Reward models, trained through finite human preference datasets, harbor inaccuracies that may inadvertently promote reward overoptimization or hacking in BoN (best-of-n) sampling or RLHF scenarios. This typically manifests as the model generating responses with artificially inflated rewards that do not align with true human preferences, particularly exacerbated in OOD cases where the reward model’s training data is sparse. The paper underscores the importance of overcoming this challenge to prevent performance degradation and safety issues in practical applications of LLMs.

Bayesian Techniques for Uncertainty Estimation

The core contribution of this paper revolves around employing Bayesian deep learning as a mechanism to address overoptimization. The methodology hinges on the Bayesian Low-Rank Adaptation (LoRA) technique, or Laplace-LoRA, which adaptively furnishes LLMs with uncertainty estimates across their response spectrums. By doing so, it not only fortifies the model against overconfidence but also makes strides toward mitigating overoptimization - particularly in scenarios where the model encounters OOD data. The uncertainty quantification offered by Bayesian methods, especially with Laplace-LoRA as elucidated in Yang et al. (2024), presents a scalable and parameter-efficient avenue for enhancing LLM robustness and safety.

Methodology

The paper explore a sophisticated methodology for integrating uncertainty quantification into reward modeling through Laplace-LoRA. This approach estimates a Gaussian distribution over the reward outputs, enabling the model to understand and adjust for the uncertainty inherent in its predictions. Moreover, it proposes utilizing either a standard deviation-based or a variance-based penalty to incorporate these uncertainty estimates into the reward estimation process, which effectively adjusts the reward predictions to account for their associated uncertainties. By honing in on these nuances, the methodology advocates for a more refined and reliable allocation of rewards, particularly proving detrimental to reward exploitation tendencies in OOD scenarios.

Empirical Validation

Through a series of experiments involving comparisons between proxy and gold-standard reward models across varying levels of KL divergence, the paper empirically demonstrates the efficacy of incorporating uncertainty penalties into the reward estimation process. It explicitly shows that Laplace-LoRA significantly mitigates the issue of reward overoptimization in BoN sampling, underscoring the method’s practical viability and effectiveness. Notably, the empirical insights validate the potential of variance-based penalty methods, highlighting their slightly superior performance in conditions of lower KL divergence.
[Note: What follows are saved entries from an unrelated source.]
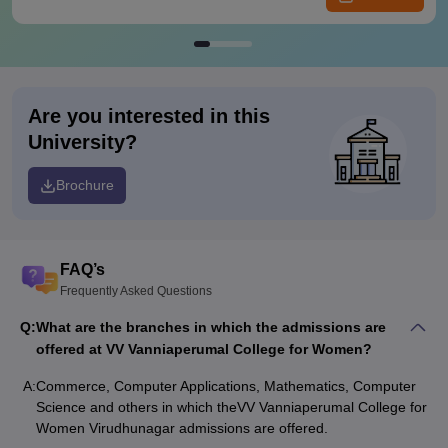
Are you interested in this
University?
Brochure
FAQ’s
Frequently Asked Questions
Q:
What are the branches in which the admissions are
offered at VV Vanniaperumal College for Women?
A:
Commerce, Computer Applications, Mathematics, Computer
Science and others in which theVV Vanniaperumal College for
Women Virudhunagar admissions are offered.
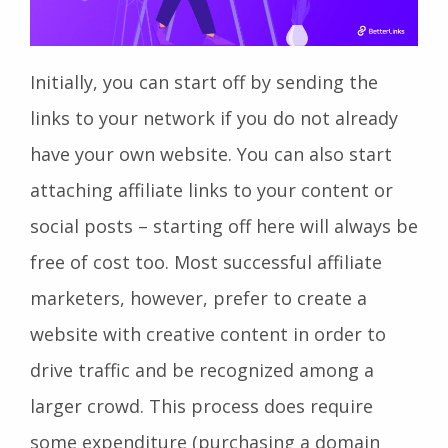
Initially, you can start off by sending the
links to your network if you do not already
have your own website. You can also start
attaching affiliate links to your content or
social posts – starting off here will always be
free of cost too. Most successful affiliate
marketers, however, prefer to create a
website with creative content in order to
drive traffic and be recognized among a
larger crowd. This process does require
some expenditure (purchasing a domain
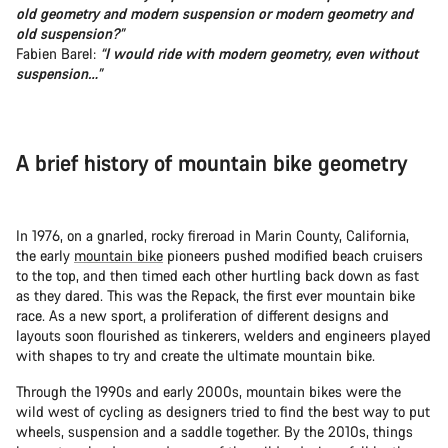
old geometry and modern suspension or modern geometry and
old suspension?”
Fabien Barel:
“I would ride with modern geometry, even without
suspension…”
A brief history of mountain bike geometry
In 1976, on a gnarled, rocky fireroad in Marin County, California,
the early
mountain bike
pioneers pushed modified beach cruisers
to the top, and then timed each other hurtling back down as fast
as they dared. This was the Repack, the first ever mountain bike
race. As a new sport, a proliferation of different designs and
layouts soon flourished as tinkerers, welders and engineers played
with shapes to try and create the ultimate mountain bike.
Through the 1990s and early 2000s, mountain bikes were the
wild west of cycling as designers tried to find the best way to put
wheels, suspension and a saddle together. By the 2010s, things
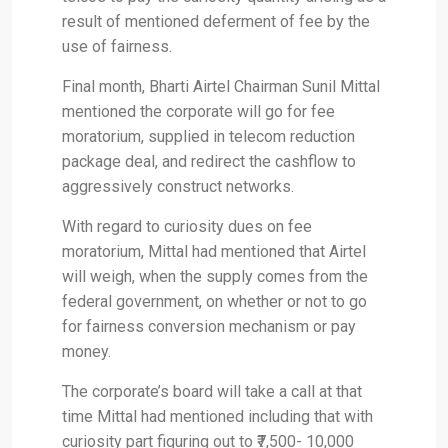
result of mentioned deferment of fee by the
use of fairness.
Final month, Bharti Airtel Chairman Sunil Mittal
mentioned the corporate will go for fee
moratorium, supplied in telecom reduction
package deal, and redirect the cashflow to
aggressively construct networks.
With regard to curiosity dues on fee
moratorium, Mittal had mentioned that Airtel
will weigh, when the supply comes from the
federal government, on whether or not to go
for fairness conversion mechanism or pay
money.
The corporate’s board will take a call at that
time Mittal had mentioned including that with
curiosity part figuring out to ₹7,500- 10,000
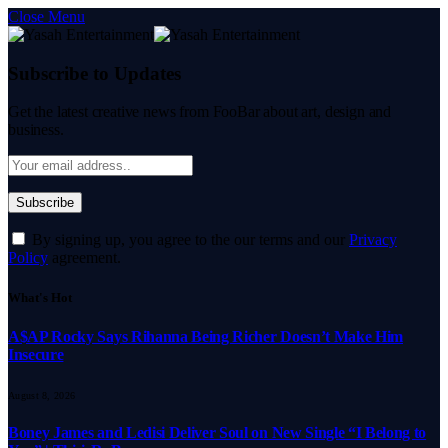
Close Menu
Subscribe to Updates
Get the latest creative news from FooBar about art, design and
business.
By signing up, you agree to the our terms and our
Privacy
Policy
agreement.
What's Hot
A$AP Rocky Says Rihanna Being Richer Doesn’t Make Him
Insecure
August 8, 2026
Boney James and Ledisi Deliver Soul on New Single “I Belong to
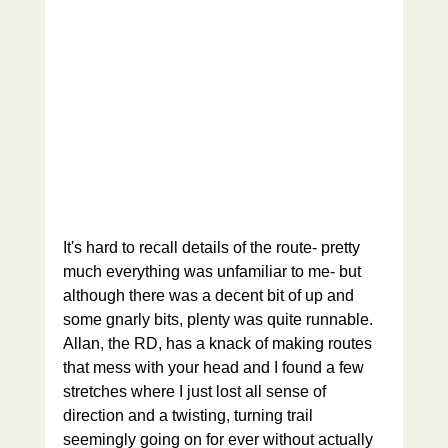
It's hard to recall details of the route- pretty 
much everything was unfamiliar to me- but 
although there was a decent bit of up and 
some gnarly bits, plenty was quite runnable. 
Allan, the RD, has a knack of making routes 
that mess with your head and I found a few 
stretches where I just lost all sense of 
direction and a twisting, turning trail 
seemingly going on for ever without actually 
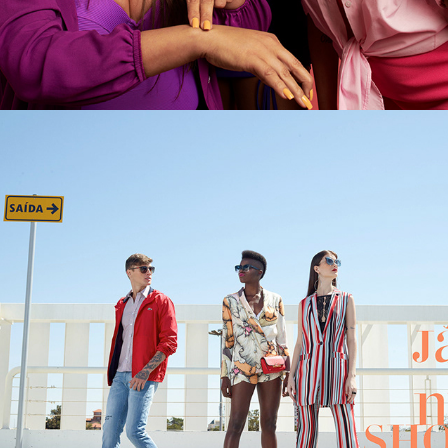
BH SHOPPING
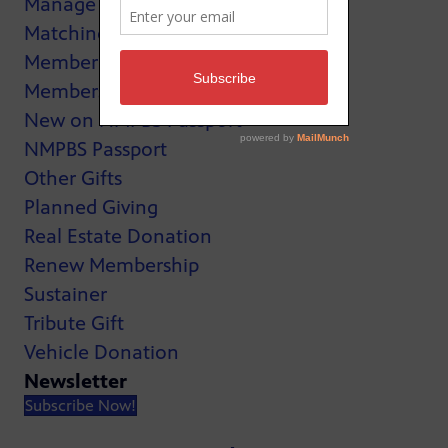
Manage My Membership
Matching Gifts
MemberCard
Membership
New on NMPBS Passport
NMPBS Passport
Other Gifts
Planned Giving
Real Estate Donation
Renew Membership
Sustainer
Tribute Gift
Vehicle Donation
Newsletter
Subscribe Now!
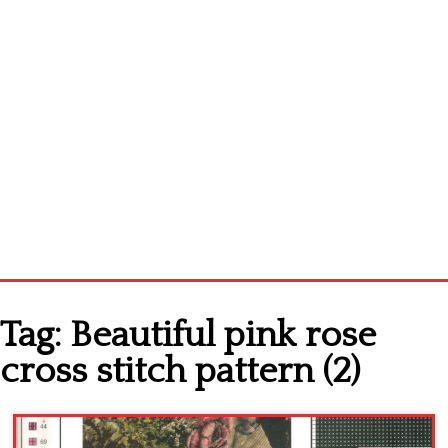
Home
Tag:
Beautiful pink rose
Cross stitch alphabet
cross stitch pattern (2)
Cross stitch Disney
Crochet round doily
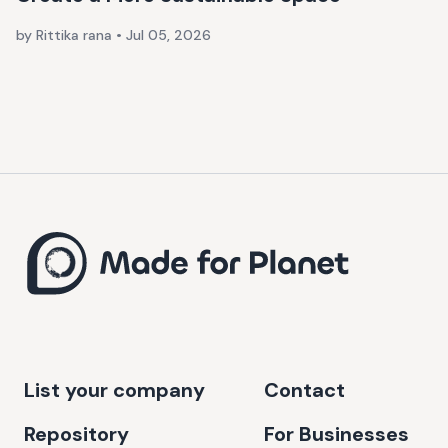
by Rittika rana
•
Jul 05, 2026
List your company
Contact
Repository
For Businesses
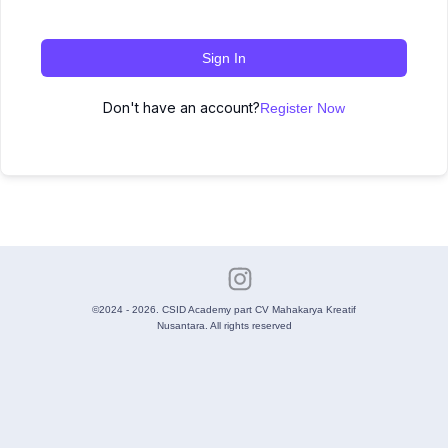
Sign In
Don't have an account?
Register Now
©2024 - 2026. CSID Academy part CV Mahakarya Kreatif
Nusantara. All rights reserved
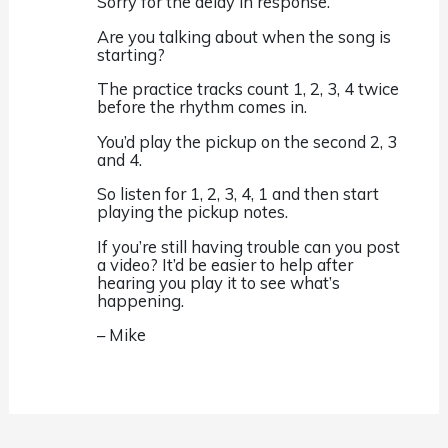
Sorry for the delay in response.
Are you talking about when the song is
starting?
The practice tracks count 1, 2, 3, 4 twice
before the rhythm comes in.
You’d play the pickup on the second 2, 3
and 4.
So listen for 1, 2, 3, 4, 1 and then start
playing the pickup notes.
If you’re still having trouble can you post
a video? It’d be easier to help after
hearing you play it to see what’s
happening.
– Mike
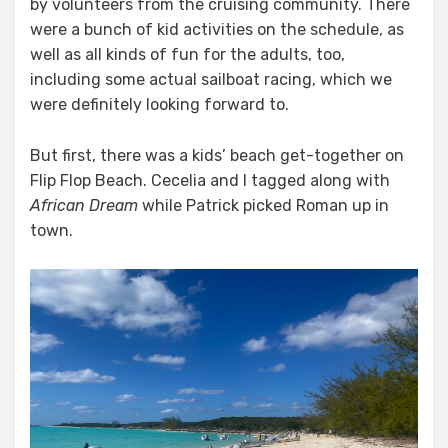
by volunteers from the cruising community. There
were a bunch of kid activities on the schedule, as
well as all kinds of fun for the adults, too,
including some actual sailboat racing, which we
were definitely looking forward to.
But first, there was a kids’ beach get-together on
Flip Flop Beach. Cecelia and I tagged along with
African Dream
while Patrick picked Roman up in
town.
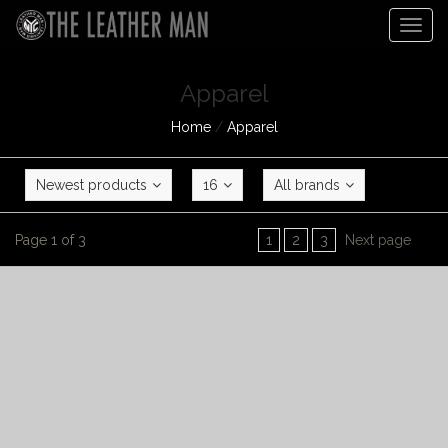
Togg
navig
Apparel
Home
/
Apparel
Newest products
16
All brands
Page 1 of 3
1
2
3
Next page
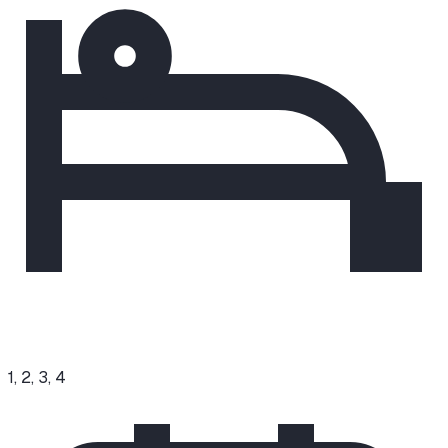
1, 2, 3, 4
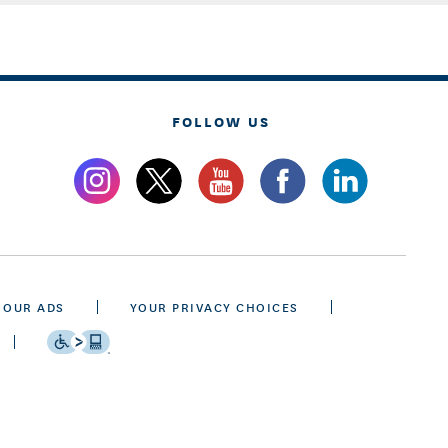
FOLLOW US
 OUR ADS
YOUR PRIVACY CHOICES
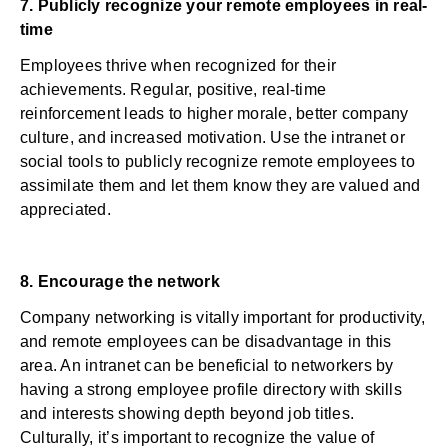
7. Publicly recognize your remote employees in real-
time
Employees thrive when recognized for their
achievements. Regular, positive, real-time
reinforcement leads to higher morale, better company
culture, and increased motivation. Use the intranet or
social tools to publicly
recognize remote employees
to
assimilate them and let them know they are valued and
appreciated.
8. Encourage the network
Company networking is vitally important for productivity,
and remote employees can be disadvantage in this
area. An
intranet can be beneficial
to networkers by
having a strong employee profile directory with skills
and interests showing depth beyond job titles.
Culturally, it’s important to recognize the value of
Conclusion and Future Perspectives

The adoption of Bayesian reward models, epitomized by the Laplace-LoRA technique, marks a significant advance in the quest for aligning LLMs with human preferences while mitigating reward overoptimization. This paper not only elucidates a critical challenge in the field but also proposes a robust, theoretically underpinned, and empirically validated solution. Looking forward, it opens avenues for further exploration in enhancing the safety and reliability of LLMs, potentially influencing future developments in generative AI through a nuanced understanding and application of Bayesian methods for uncertainty quantification.